Crappie were not the only fish in the swamp behaving more like they do during March or April than during February. As we eased along the shoreline, plunking minnows and jigs around shallow brush and steadily connecting with crappie, we noticed swirls and showers of tiny shad around the bases of cypress trees or beside submerged logs. Invariably, a cast to the spot brought almost immediate strikes from largemouth bass, some weighing as much as 4 pounds — great fish for a backwater fishery.
As the February day warmed, life in and over and around the slough fairly vibrated under the influence of the spring-like weather. We ran through four dozen minnows, catching dozens of crappie and bass and even a handful of catfish. Jigs and plastic worms also worked.
We were not the only anglers at work. Great egrets, blue herons, snowy egrets, anhinga and an osprey also fished the slough. The bare woods echoed with the calls of pileated woodpeckers, wrens and a halfdozen species of warblers. A dozen or more alligators hauled themselves out on the muddy banks or onto logs or carved wakes in the slough as they swam.

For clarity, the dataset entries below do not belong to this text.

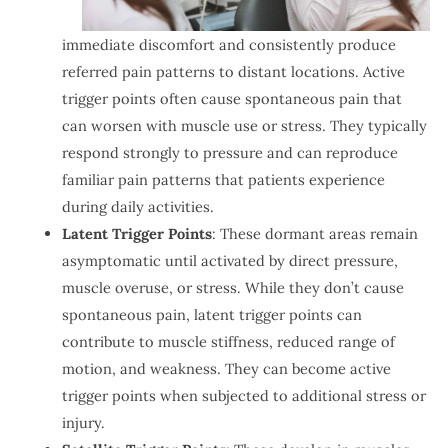
immediate discomfort and consistently produce
referred pain patterns to distant locations. Active
trigger points often cause spontaneous pain that
can worsen with muscle use or stress. They typically
respond strongly to pressure and can reproduce
familiar pain patterns that patients experience
during daily activities.
Latent Trigger Points
: These dormant areas remain
asymptomatic until activated by direct pressure,
muscle overuse, or stress. While they don’t cause
spontaneous pain, latent trigger points can
contribute to muscle stiffness, reduced range of
motion, and weakness. They can become active
trigger points when subjected to additional stress or
injury.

We stayed as long as we could, simply soaking in as much of this rare opportunity as possible — like the gators and the snakes and the fish and the fowl that were behaving like it was spring instead of what should be the dreary heart of winter.
February is the shortest month of the year. Most years, that’s a blessing. Not this year, it seems. At least not if the month holds more days like the one in the swamp this past weekend.